Alcohol-induced neurodegeneration occurs primarily during intoxication and is related to increased oxidative stress and proinflammatory proteins that are neurotoxic. Abstinence after binge ethanol intoxication results in brain cell genesis that could contribute to the return of brain function and structure found in abstinent humans.
本文是一篇关于临床前研究的综述,内容涵盖酒精诱导的脑神经元死亡和神经发生丧失,以及戒酒诱导的脑细胞生成,即脑再生。旨在将临床前研究与人体研究联系起来。
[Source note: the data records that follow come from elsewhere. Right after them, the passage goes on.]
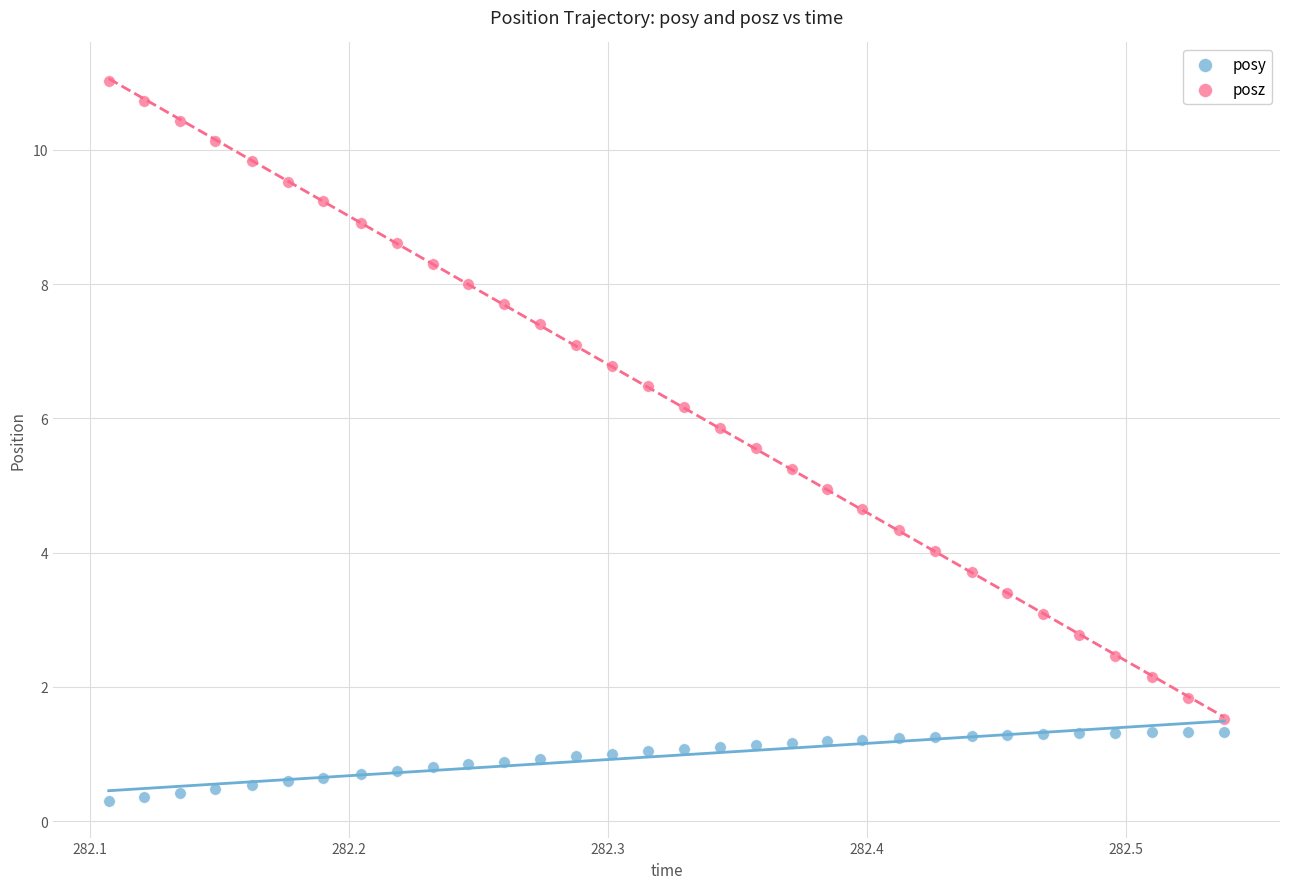

What are all the series names shown in the legend?

posy, posz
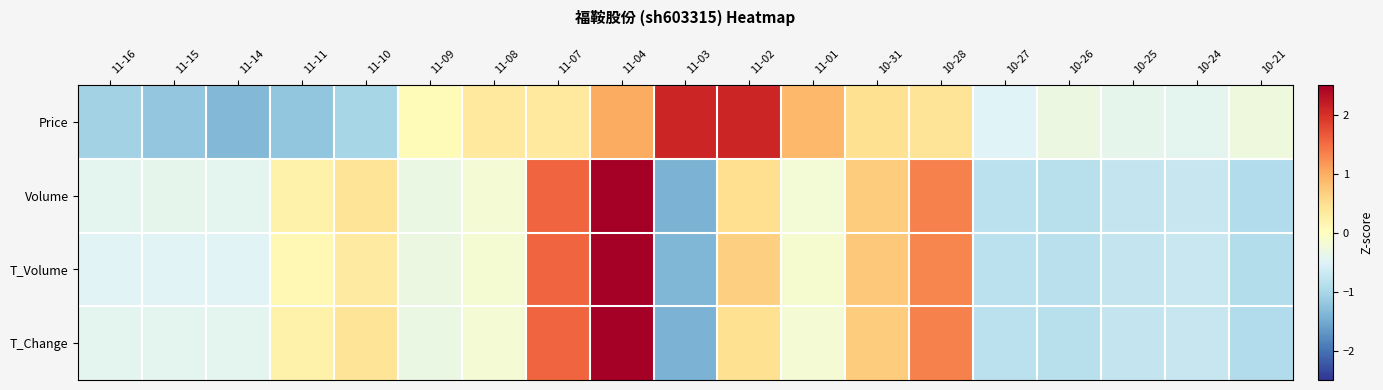

Reading right to left, what are all the values shown in this chart?

Price: 10-21=-0.3	10-24=-0.4	10-25=-0.4	10-26=-0.3	10-27=-0.5	10-28=0.4	10-31=0.5	11-01=0.9	11-02=2.1	11-03=2.1	11-04=1.0	11-07=0.3	11-08=0.3	11-09=0.1	11-10=-1.0	11-11=-1.2	11-14=-1.4	11-15=-1.2	11-16=-1.1
Volume: 10-21=-0.9	10-24=-0.7	10-25=-0.7	10-26=-0.9	10-27=-0.8	10-28=1.3	10-31=0.7	11-01=-0.2	11-02=0.5	11-03=-1.4	11-04=2.8	11-07=1.5	11-08=-0.2	11-09=-0.3	11-10=0.4	11-11=0.2	11-14=-0.4	11-15=-0.4	11-16=-0.4
T_Volume: 10-21=-0.9	10-24=-0.7	10-25=-0.7	10-26=-0.8	10-27=-0.8	10-28=1.3	10-31=0.7	11-01=-0.1	11-02=0.7	11-03=-1.4	11-04=2.8	11-07=1.6	11-08=-0.2	11-09=-0.3	11-10=0.3	11-11=0.1	11-14=-0.5	11-15=-0.5	11-16=-0.5
T_Change: 10-21=-0.9	10-24=-0.7	10-25=-0.8	10-26=-0.9	10-27=-0.8	10-28=1.3	10-31=0.7	11-01=-0.2	11-02=0.5	11-03=-1.4	11-04=2.8	11-07=1.5	11-08=-0.2	11-09=-0.3	11-10=0.4	11-11=0.2	11-14=-0.4	11-15=-0.4	11-16=-0.4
所描述的研究是针对大鼠的临床前实验,采用已知会诱导对乙醇产生身体依赖的4天暴饮乙醇处理。暴饮处理后的神经退行性变和认知缺陷模拟了人类中发现的轻度退行性变和认知缺陷。使用各种组织学方法来追踪脑区的退行性变和再生。
酒精诱导的退行性变是由于酒精中毒期间的神经元死亡所致。神经元死亡与脑中氧化应激的增加有关,这与促炎细胞因子和氧化酶的诱导同时发生,而这些会损害大脑。退行性变与核因子-κB促炎转录增加和环磷腺苷反应元件结合蛋白(CREB)转录减少有关。皮质边缘脑区对暴饮诱导的退行性变最为敏感,并导致再学习缺陷。阻断氧化应激和核因子-κB转录或增加CREB转录的药物可阻断暴饮诱导的神经退行性变、神经发生抑制和促炎酶诱导。脑再生发生在暴饮乙醇处理后的戒酒期间。多个脑区出现增殖细胞爆发,戒酒数月后整个脑中有许多新的小胶质细胞,神经源性海马齿状回中有许多新的神经元。脑再生对于维持人类戒酒可能很重要。
酒精诱导的神经退行性变主要发生在中毒期间,与增加的氧化应激和具有神经毒性的促炎蛋白有关。暴饮乙醇中毒后的戒酒会导致脑细胞生成,这可能有助于恢复戒酒者的脑功能和结构。